A beach is not a beach, a beach is a rich ecological environment and not usually thought of as a place, a site with a history and cultural / social environment that people belong to. This beach is in Gumbaynggirr Country.

The beauty of beaches lures us into a false sense that everything is fine. The world’s beaches are shrinking dramatically. Half of all sandy beaches will have vanished by the end of this century from global warming and rising sea levels. And by now, we should all be aware of ocean warming, acidification, plastic pollution, overfishing, chemical run off and more.

First time I have seen an octopus washed up on this coastline

The Mulberry Whelk, Morula marginalba, uses a radula (rasping tongue) and sulphuric acid to bore a hole in the shell of prey. It can take days.
Mulberry Whelks on this beach. 14 Sept, 2023

This beach is a favourite with always so much to experience. Every day offers surprises here.

The simplicity of a dead leaf’s radiance
Pair of scooting of Red-capped Plovers
Unknown cavities

Disappointed not to see any Sooty Oystercatchers then as we were leaving, we hear a piping and one flies in.
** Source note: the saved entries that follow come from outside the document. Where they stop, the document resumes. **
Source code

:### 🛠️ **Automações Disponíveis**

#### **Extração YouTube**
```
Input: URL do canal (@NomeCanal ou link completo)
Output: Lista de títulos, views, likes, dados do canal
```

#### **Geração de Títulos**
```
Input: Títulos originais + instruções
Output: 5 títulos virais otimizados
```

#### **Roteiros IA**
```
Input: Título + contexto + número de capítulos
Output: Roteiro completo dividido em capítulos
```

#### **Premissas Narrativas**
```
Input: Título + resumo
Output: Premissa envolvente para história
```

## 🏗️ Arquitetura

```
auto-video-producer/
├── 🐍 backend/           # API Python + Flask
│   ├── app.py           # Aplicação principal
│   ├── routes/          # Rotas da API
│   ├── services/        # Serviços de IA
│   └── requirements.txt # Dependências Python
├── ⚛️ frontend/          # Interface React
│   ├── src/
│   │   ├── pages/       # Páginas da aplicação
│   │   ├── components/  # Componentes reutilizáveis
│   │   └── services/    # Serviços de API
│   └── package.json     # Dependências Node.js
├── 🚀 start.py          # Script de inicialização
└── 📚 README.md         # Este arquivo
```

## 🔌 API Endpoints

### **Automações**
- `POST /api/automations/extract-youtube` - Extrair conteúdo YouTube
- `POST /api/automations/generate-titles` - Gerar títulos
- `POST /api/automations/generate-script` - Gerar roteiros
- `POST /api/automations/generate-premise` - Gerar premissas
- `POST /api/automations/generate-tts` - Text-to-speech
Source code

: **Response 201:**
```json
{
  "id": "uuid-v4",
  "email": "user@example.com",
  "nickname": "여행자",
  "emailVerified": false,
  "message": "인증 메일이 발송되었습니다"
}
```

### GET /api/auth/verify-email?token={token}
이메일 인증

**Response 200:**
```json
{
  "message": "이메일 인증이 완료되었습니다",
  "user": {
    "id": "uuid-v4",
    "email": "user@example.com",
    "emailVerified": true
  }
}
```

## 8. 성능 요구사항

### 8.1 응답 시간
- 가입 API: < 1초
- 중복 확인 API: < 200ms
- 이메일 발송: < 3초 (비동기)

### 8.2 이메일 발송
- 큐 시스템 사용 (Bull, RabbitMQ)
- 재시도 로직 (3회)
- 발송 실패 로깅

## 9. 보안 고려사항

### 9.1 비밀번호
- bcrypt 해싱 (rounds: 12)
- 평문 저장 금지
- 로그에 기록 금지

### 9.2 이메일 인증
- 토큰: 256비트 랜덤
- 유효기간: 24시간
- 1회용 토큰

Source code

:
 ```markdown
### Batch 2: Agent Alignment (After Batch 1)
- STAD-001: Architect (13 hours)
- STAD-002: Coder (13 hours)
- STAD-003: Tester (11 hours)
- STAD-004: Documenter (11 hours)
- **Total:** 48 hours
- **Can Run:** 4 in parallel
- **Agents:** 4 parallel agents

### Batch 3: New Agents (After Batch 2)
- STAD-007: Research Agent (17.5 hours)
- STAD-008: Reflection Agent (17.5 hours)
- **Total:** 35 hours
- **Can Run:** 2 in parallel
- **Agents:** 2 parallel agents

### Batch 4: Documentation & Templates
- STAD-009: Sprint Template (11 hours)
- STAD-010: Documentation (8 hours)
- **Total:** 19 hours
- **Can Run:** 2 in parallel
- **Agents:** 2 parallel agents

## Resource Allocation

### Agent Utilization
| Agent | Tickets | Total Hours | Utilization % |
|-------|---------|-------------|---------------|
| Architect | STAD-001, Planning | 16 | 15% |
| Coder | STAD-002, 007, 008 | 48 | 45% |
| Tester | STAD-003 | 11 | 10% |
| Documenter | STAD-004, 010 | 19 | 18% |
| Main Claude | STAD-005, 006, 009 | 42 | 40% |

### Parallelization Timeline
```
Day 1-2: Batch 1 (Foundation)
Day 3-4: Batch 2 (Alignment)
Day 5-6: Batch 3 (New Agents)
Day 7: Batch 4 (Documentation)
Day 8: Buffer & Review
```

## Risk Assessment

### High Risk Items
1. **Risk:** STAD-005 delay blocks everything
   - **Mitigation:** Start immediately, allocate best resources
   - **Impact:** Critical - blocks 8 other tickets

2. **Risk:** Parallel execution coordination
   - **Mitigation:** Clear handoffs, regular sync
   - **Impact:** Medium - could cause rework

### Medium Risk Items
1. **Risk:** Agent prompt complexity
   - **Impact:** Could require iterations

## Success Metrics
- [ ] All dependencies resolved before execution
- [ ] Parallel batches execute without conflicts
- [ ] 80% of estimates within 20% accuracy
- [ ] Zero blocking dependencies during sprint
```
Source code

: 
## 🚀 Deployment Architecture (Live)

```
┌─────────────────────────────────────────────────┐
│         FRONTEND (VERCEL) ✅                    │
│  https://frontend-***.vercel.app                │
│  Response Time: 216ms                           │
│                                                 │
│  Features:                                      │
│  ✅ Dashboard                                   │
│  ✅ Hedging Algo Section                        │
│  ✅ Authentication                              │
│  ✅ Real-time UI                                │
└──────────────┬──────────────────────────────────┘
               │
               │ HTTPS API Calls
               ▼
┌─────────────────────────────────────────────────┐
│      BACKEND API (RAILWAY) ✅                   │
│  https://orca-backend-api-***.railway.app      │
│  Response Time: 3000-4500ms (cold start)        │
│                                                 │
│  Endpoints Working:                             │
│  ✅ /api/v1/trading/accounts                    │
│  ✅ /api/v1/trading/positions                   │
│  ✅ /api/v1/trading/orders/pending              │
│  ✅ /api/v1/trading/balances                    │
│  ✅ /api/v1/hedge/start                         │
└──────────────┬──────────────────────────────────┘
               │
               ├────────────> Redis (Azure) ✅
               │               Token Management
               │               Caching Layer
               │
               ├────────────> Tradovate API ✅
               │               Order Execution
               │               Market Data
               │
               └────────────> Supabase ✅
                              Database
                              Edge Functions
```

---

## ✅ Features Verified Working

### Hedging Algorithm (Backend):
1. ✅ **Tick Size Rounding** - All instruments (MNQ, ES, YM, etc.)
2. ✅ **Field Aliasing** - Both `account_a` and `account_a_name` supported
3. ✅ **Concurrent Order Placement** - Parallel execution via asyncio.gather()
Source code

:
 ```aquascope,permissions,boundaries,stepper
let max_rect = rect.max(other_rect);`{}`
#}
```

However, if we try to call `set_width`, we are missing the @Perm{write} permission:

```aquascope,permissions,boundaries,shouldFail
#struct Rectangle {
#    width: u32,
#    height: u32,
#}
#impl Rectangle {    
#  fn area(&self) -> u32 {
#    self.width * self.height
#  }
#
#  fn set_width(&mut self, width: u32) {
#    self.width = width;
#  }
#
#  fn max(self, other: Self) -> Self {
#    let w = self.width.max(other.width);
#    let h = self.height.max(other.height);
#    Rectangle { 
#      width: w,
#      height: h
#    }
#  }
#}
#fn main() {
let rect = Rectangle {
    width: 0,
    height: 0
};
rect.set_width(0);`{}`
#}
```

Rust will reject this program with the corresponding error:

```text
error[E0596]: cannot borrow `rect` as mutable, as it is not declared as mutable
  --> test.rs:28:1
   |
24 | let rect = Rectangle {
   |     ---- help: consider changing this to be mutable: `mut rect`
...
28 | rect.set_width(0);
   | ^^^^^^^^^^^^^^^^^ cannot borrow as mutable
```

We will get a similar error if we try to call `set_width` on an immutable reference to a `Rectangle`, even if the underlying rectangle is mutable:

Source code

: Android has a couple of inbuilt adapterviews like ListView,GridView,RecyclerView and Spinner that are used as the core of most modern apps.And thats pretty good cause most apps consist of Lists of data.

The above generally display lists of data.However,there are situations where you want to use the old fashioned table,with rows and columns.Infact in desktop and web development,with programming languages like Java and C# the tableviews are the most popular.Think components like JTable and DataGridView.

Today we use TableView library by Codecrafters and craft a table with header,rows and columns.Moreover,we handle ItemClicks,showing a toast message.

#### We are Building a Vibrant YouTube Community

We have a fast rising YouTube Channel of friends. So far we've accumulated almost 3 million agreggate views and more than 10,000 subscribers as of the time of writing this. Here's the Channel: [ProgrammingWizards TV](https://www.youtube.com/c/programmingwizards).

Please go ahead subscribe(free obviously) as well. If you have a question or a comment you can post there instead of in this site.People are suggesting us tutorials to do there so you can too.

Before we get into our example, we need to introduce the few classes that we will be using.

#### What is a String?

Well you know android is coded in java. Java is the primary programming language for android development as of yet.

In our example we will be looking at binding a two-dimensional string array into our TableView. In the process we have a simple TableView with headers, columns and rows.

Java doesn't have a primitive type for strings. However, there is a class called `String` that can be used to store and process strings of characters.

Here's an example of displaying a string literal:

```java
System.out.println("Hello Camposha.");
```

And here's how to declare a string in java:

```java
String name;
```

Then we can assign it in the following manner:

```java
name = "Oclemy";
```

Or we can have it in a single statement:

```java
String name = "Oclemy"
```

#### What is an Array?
I show two young women visiting from Sydney, the dead octopus. I explain that the cave they noticed is a Women’s cave, which I cannot enter. I tell them about today’s ‘Festival for Forests, Maagunda Muruygu’, with Bob Brown and Uncle Micklo in Nambucca. And I want to tell them so much more – share so much more.

The view north

How can I complete anything when each day is chockful of wonders. Kind Parrots are whistling in the garden, and I discover a masked band from Melbourne, ‘Glass Beams’, and it’s not yet 8:30am.


[i] Ian Sansom, The Essay, Dawn walks BBC 3, 19 Aug 2021. ‘Daybreak… and five writers set off on foot – and report back: This time, the novelist Ian Sansom starts out, using as inspiration ideas of Benjamin Franklin and his faith in ‘powerful goodness’. Powerful goodness will power him along, towards the sea at the edge of his town.’